Introduction to Quantitative Methods EC408

This course refers to the Academic Year 2014/2015

The link to the official page of the course is available here.

The course, given by Dr Thomas Sampson for the Math section and Dr Greg Fischer for the Stat section, is an introduction to basic mathematical and statistical concepts for use in MPA courses in economics and quantitative approaches. The course covers the following topics: Mathematics – Linear functions, quadratic, logarithmic and exponential functions, the derivative of a function and rules of differentiation, unconstrained optimization with one variable, functions of several variables and their differentiation, unconstrained optimization with several variables, constrained optimization; Statistics – Discrete and continuous random variables, jointly distributed random variables, the Normal distribution, sampling and the Central Limit Theorem, properties of estimators, introduction to hypothesis testing.

In the course of these classes we aim to revise key mathematical and statistical concepts used in social sciences and provide you with an essential preparation for EC440, EC455 and many other MPA courses. You will attend ten lectures of two hours each. Five maths lectures, five statistics and sixone hour classes.

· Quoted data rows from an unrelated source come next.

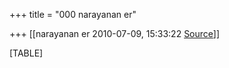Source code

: +++
title = "000 narayanan er"

+++
[[narayanan er	2010-07-09, 15:33:22 [Source](https://groups.google.com/g/bvparishat/c/Z0gQpwOS6sc)]]



[TABLE]

  

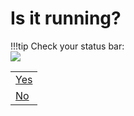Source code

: # Is it running?

!!!tip
    Check your status bar:  
    ![](https://docs.docker.com/docker-for-mac/images/whale-in-menu-bar.png)

||
|-|
|[Yes](docker_for_mac/running.md)|
|[No](../../results/docker_for_mac_not_running.md)|
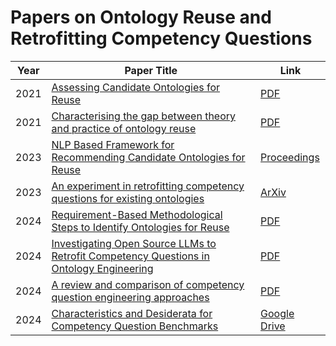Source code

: # Papers on Ontology Reuse and Retrofitting Competency Questions

| Year | Paper Title | Link |
|------|-------------|------|
| 2021 | [Assessing Candidate Ontologies for Reuse](https://ceur-ws.org/Vol-3005/09paper.pdf) | [PDF](https://ceur-ws.org/Vol-3005/09paper.pdf) |
| 2021 | [Characterising the gap between theory and practice of ontology reuse](https://livrepository.liverpool.ac.uk/3142367/1/Characterising_the_Gap_Between_Theory_and_Practice_of_Ontology_Reuse.pdf) | [PDF](https://livrepository.liverpool.ac.uk/3142367/1/Characterising_the_Gap_Between_Theory_and_Practice_of_Ontology_Reuse.pdf) |
| 2023 | [NLP Based Framework for Recommending Candidate Ontologies for Reuse](https://aisb.org.uk/convention-proceedings/) | [Proceedings](https://aisb.org.uk/convention-proceedings/) |
| 2023 | [An experiment in retrofitting competency questions for existing ontologies](https://arxiv.org/abs/2311.05662) | [ArXiv](https://arxiv.org/abs/2311.05662) |
| 2024 | [Requirement-Based Methodological Steps to Identify Ontologies for Reuse](https://livrepository.liverpool.ac.uk/3181826/1/Caise2024-2.pdf) | [PDF](https://livrepository.liverpool.ac.uk/3181826/1/Caise2024-2.pdf) |
| 2024 | [Investigating Open Source LLMs to Retrofit Competency Questions in Ontology Engineering](https://livrepository.liverpool.ac.uk/3184941/) | [PDF](https://livrepository.liverpool.ac.uk/3184941/) |
| 2024 | [A review and comparison of competency question engineering approaches](https://link.springer.com/chapter/10.1007/978-3-031-77792-9_17) | [PDF](https://livrepository.liverpool.ac.uk/3184940/) |
| 2024 | [Characteristics and Desiderata for Competency Question Benchmarks](https://drive.google.com/file/d/1nqt5oWV4xGkqk8w1k_IASOH66IVZgsGv/view) | [Google Drive](https://drive.google.com/file/d/1nqt5oWV4xGkqk8w1k_IASOH66IVZgsGv/view) |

A one hour exam will be taken at the end of the course – bear in mind that the exam does not count towards your final grade, but will be used in advising you on suitable option choices.

Concerning the Math part: you are encouraged to use the lecture slides as main course reference (including Can Celiktemur’s detailed course notes from 2012 also available on Moodle). For further background reading use the introductory mathematics textbook of your choice or try:

- Jacques, Mathematics for Economics and Business (5th edition);
- Wisniewski, Introductory Mathematical Methods in Economics (2nd edition);
- Simon and Blume, Mathematics for Economists.

Class 1: the first creative element was to get you to introduce yourselves and group up.

Class 2: the second creative element links up this course, where we learn to use Mathematics, a universal language, to another universal language… these pictures come from Steve McCurry’s website.

Class 3: the third creative element aims to show you that we really need Math, not only in Economics but also in… guiding a ship in open seas!

Class 4: it might be useful a quick reference to marginal, joint and conditional probabilities, find here an explanation and a fully worked out example.

Class 5: a very important website for all of those interested in development and, hence, development data.

Class 6: my greetings with a nice picture – “the serenity of the scholar” by Giorgio De Chirico, one of my favourite painters.